« Au tir à l’arc, désirer atteindre la cible, c’est désirer ce qu’on a pas…
Désirer l’avenir, c’est ce qu’on appelle une espérance, donc une peur.
Comme le dit Spinoza, il n’y a pas d’espoir sans crainte, ni de crainte sans espoir…
Désirer ce que l’on a pas, c’est se séparer du bonheur.
Le sage ne veut pas atteindre la cible mais seulement la viser bien. Il fait ce qu’il désire et désire ce qu’il fait. Il est heureux. C’est ainsi qu’il atteint un poux en plein cœur selon les textes taoistes. Le sage désire ce qui dépend de lui, désire ce qu’il fait. Ce n’est plus une espérance, c’est une volonté, c’est une action !
Ce qui compte, ce n’est pas le résultat de l’acte (le skopos), mais l’acte lui-même (le telos)«
(André COMTE-SPONVILLE, philosophe)
Ce très beau texte d’André COMPTE-SPONVILLE peut tout à fait s’appliquer à la course à pied et en particulier au LFR.
Cette technique se focalise sur la maîtrise du geste. En se concentrant sur son geste, le coureur est tel l’archer japonais, qui plutôt qu’être obnubilé par la cible, se concentre sur ce qu’il contrôle, c’est à dire son geste.
Si on se focalise sur les éléments extérieurs (par exemple, les conditions de course, les concurrents, la météo ou votre objectif chrono…), c’est souvent le meilleur moyen de perdre ses moyens et de ne pas atteindre son potentiel et « rater sa cible ».

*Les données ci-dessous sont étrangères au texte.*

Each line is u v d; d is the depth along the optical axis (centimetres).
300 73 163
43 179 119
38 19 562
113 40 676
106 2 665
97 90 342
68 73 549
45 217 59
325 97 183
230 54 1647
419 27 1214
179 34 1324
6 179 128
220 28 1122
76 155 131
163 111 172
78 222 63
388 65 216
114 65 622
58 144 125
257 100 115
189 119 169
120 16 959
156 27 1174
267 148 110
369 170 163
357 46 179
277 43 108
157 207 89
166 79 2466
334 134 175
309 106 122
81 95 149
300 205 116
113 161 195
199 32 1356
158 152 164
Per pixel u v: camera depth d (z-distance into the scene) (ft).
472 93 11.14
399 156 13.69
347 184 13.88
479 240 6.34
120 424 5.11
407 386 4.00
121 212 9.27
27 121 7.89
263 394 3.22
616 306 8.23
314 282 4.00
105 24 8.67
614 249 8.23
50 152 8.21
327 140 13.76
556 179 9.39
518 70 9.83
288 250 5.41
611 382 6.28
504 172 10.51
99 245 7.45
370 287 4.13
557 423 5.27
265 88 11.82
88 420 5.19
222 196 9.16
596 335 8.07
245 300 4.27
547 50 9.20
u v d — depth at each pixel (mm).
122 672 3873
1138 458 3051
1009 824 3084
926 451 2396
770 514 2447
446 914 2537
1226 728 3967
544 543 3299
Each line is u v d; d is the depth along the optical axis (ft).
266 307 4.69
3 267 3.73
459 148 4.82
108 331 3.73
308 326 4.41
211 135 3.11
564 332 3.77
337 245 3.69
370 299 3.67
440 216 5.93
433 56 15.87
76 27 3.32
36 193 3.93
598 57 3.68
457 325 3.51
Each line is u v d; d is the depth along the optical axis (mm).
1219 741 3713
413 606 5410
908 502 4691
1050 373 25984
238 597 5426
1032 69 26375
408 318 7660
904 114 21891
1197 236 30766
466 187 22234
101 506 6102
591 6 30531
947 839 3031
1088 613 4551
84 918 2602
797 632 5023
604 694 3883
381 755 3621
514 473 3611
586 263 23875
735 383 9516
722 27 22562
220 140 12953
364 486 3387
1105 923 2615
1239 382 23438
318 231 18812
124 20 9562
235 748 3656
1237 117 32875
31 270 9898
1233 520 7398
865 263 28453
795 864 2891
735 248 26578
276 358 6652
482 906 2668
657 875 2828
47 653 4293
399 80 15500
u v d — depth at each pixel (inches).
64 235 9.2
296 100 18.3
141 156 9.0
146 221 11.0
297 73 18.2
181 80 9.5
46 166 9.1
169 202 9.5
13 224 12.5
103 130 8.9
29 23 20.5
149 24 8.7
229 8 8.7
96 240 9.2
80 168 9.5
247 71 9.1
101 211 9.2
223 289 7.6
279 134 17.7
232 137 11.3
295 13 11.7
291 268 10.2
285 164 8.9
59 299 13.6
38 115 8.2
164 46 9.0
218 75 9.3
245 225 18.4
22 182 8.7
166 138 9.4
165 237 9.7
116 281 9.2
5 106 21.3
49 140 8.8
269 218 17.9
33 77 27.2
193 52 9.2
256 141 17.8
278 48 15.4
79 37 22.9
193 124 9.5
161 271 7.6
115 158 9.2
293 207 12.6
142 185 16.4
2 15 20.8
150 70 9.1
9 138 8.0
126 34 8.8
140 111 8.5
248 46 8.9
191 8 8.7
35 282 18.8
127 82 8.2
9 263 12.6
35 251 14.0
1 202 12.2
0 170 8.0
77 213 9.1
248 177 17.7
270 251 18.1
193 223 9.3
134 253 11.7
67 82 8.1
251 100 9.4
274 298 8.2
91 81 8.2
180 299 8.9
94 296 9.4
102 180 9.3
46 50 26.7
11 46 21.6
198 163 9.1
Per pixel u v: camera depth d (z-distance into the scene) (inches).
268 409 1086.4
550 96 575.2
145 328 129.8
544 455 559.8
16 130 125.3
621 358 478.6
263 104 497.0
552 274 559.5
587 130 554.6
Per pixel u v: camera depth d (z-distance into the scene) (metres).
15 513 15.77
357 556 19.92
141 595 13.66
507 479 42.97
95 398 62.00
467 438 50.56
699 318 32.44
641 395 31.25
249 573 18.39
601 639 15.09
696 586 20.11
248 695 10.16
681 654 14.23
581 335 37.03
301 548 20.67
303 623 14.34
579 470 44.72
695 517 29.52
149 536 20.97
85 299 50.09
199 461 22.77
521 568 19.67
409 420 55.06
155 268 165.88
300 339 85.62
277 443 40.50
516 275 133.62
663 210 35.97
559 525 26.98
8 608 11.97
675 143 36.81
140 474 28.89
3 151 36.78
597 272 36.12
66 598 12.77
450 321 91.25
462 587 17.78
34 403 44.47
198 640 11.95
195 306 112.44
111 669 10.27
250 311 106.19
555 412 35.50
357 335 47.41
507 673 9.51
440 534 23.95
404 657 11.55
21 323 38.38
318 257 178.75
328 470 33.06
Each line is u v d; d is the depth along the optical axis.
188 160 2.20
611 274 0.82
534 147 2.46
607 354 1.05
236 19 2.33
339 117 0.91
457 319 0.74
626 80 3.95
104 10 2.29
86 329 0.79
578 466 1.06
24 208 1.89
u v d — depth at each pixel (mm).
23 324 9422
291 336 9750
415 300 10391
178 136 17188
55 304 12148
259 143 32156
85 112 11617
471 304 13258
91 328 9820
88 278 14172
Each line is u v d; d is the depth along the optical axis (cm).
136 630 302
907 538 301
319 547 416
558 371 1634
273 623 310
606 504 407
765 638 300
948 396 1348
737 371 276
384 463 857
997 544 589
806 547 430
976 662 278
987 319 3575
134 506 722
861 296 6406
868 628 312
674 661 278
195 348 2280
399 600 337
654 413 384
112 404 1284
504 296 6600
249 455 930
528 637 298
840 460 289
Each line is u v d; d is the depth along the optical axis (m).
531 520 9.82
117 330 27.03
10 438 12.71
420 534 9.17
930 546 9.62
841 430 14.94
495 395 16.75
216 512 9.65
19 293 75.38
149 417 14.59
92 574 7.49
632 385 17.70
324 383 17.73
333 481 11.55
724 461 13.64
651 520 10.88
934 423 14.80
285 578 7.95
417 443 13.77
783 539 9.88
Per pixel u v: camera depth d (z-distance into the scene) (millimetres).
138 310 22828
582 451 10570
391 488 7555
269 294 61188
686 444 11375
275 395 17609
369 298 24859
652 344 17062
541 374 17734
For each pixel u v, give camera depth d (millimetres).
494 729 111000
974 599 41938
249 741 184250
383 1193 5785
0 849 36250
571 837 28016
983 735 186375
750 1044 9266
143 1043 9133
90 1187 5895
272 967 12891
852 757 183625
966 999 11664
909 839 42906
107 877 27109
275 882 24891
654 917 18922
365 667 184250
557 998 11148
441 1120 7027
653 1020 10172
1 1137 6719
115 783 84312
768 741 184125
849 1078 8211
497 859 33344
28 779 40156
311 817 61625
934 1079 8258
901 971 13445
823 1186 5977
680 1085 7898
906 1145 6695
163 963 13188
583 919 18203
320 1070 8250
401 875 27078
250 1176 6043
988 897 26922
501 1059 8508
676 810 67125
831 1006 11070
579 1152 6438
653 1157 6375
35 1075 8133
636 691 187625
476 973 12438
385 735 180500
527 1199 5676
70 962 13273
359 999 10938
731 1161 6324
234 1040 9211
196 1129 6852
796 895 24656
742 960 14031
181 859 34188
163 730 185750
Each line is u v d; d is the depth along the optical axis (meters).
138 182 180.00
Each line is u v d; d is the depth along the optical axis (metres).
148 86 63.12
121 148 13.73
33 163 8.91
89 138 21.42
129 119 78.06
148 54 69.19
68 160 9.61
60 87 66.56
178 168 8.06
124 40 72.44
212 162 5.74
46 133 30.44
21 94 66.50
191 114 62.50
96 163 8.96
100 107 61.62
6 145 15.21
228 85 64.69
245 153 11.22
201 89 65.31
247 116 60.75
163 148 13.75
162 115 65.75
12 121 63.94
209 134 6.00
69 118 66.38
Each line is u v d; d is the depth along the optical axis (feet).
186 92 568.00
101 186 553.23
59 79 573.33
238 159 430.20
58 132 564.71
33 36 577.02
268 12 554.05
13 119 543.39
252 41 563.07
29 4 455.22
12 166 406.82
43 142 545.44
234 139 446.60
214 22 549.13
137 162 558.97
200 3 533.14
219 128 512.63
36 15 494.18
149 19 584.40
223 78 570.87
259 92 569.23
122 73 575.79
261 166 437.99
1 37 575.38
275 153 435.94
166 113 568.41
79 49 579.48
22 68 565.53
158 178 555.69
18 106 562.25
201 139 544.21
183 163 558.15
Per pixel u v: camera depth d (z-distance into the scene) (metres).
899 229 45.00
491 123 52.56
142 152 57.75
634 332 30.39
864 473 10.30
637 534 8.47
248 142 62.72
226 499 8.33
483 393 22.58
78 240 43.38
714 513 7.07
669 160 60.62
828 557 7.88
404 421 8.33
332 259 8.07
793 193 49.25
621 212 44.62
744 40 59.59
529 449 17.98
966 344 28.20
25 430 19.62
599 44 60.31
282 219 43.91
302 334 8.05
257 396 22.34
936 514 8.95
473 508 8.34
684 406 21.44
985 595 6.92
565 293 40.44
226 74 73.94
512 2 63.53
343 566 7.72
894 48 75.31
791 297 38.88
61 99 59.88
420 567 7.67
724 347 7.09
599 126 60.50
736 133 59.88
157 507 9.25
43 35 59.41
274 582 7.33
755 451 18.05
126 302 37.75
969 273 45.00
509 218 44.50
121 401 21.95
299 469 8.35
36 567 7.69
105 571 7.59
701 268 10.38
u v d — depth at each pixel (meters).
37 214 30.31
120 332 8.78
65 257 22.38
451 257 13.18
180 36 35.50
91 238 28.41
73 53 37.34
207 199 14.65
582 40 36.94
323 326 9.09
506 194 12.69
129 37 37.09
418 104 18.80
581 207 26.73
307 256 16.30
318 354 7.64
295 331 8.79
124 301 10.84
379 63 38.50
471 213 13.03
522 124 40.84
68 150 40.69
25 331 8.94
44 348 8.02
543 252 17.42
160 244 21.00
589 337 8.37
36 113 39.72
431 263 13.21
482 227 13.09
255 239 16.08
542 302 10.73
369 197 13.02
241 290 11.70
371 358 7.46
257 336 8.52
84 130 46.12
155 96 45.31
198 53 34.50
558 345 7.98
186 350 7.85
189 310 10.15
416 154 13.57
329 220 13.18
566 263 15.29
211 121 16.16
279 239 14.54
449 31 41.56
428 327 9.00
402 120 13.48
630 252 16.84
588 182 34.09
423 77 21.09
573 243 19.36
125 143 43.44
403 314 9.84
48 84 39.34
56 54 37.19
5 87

Sans avoir à forcément s’inspirer de philosophie ou de concepts japonisants, c’est un conseil largement pratiqué par les athlètes de haut niveau que de se concentrer sur leur technique : je me rappelle, par exemple, l’interview d’un grand champion qui, regrettait après le championnat du monde de triathlon longue distance, de ne pas être resté suffisamment concentré sur sa technique durant toute la course (et il ne parlait pas que de la natation – sport éminemment technique – mais aussi des deux autres sports (vélo et course à pied), d’où évidemment aussi l’intérêt d’avoir un bon bagage technique. A première vue, on aurait pu penser que son esprit devrait plutôt rester concentré sur son objectif de temps ou de classement et non pas à sa technique qu’en tant que champion, il devait forcément maîtriser parfaitement après toutes ces années d’entraînement qui l’avaient amené à un tel niveau.
Plus prosaïquement, j’ai pu constater que les coureurs qui étaient obnubilés par bien poser leur pied médio-pied (comme le tireur à l’arc qui ne pense qu’à une chose, toucher le centre de la cible) avaient tendance à passer à côté de leur foulée : leur geste n’était alors pas naturel et certains avaient même tendance à se plaindre de douleurs du fait des contractions musculaires qu’ils s’obligeaient à faire pour éviter à leur pied de se poser autrement que sur l’avant.
Quand on leur explique qu’ils devraient avant tout se concentrer sur leur geste, le plus souvent, leur pose de pied et leur foulée se mettent en place tout naturellement; ils se relâchent et leurs douleurs disparaissent.
Alors skopos ou telos ?
Bonne course !
PS; si vous googlez « telos » et « skopos », vous trouverez quantité d’articles qui développent cette même idée dans de nombreux domaines.